Sakamoto's "line" automates the (potentially mass-)production of unique pieces, each case in a particular form sculpted out of the external world, i.e., an abstraction of a specific series of factualities out there. It simultaneously derives and deviates from the origin, as the end product contains all the factors that have shaped up the form, including the marker's behavioral and psychological characters and even such unreal elements as losses and glitches that distort the data model during data collection and conversion. Thus no longer with any exact reference back in the real, it rather takes up a new ontological standpoint free of the original/derived hierarchy. In its own right, the work reconciles multiple layers of inter-object networks and translates them again into the dynamism of a unique single line, which maintains only metaphorical relationship to the source material realm, except to the singularity of its self-referential entity. Neither fully abstract nor simply representational, nor just expressive of life-world phenomena, this work amplifies a twist in all kinds of map and mapping with varying degrees, that is, the impossibility of undistorted representation, and employs it as a constructive element for new relations between site and non-site in the lineage of site-specific and land art. Also under the minimalist visual aesthetics of Sakamoto's work lies a firm link to the most essential questions of conceptual art, namely its critical approach to the nexus of the ontological and epistemological.
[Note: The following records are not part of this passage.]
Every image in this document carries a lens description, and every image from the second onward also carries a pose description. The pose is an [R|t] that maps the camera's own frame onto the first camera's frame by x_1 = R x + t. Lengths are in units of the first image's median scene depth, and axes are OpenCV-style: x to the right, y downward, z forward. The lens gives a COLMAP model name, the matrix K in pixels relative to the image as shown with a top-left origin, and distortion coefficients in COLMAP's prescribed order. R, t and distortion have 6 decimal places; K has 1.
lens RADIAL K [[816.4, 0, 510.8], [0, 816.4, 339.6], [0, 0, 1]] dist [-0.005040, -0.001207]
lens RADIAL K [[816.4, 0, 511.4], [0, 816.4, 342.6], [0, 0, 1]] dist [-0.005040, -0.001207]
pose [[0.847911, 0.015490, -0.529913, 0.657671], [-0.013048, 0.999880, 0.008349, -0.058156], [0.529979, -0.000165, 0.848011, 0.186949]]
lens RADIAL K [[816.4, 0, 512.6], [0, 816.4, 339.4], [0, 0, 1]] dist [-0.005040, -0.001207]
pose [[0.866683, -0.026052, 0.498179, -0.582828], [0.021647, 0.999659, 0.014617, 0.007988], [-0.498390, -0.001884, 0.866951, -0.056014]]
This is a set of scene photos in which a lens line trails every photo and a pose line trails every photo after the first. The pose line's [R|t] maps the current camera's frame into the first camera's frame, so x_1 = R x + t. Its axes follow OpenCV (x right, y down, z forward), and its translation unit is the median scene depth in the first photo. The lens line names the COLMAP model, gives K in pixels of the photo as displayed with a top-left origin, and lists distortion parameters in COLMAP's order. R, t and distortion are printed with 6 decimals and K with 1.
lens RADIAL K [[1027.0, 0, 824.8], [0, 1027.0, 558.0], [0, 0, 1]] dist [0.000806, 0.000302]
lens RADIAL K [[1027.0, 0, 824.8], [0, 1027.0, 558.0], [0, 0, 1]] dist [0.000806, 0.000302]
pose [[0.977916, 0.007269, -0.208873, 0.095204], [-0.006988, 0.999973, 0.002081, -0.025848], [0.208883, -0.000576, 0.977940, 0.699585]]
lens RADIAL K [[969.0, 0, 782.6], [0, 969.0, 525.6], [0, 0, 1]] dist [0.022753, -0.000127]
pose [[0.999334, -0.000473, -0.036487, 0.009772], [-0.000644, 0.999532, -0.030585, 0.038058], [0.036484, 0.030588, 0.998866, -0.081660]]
Sakamoto's search for unbroken and unthought drawing successfully evades the trap of his own unconsciousness, which is rejected as still confined to "habits of my own body," and in the very absence of which his ludic exploration of others' becomes possible. Replacing his own agency with anonymous others, relocating the act of drawing from a hand on paper to a body situated in urban or greater frameworks, and embodying the otherwise-unreal into real objects, Sakamoto maps out an ambiguity on the periphery of the world as we know, inviting us to revisit it through different routes, scales and layers.

Hiroyuki Sakamoto


This exhibition is held in association with RESIDENCE ECHANGEUR 22, a Frence-based international residence program that explores the theme of mobility. The program in Tokyo includes local projects to probe various degrees of mobility in broader contexts.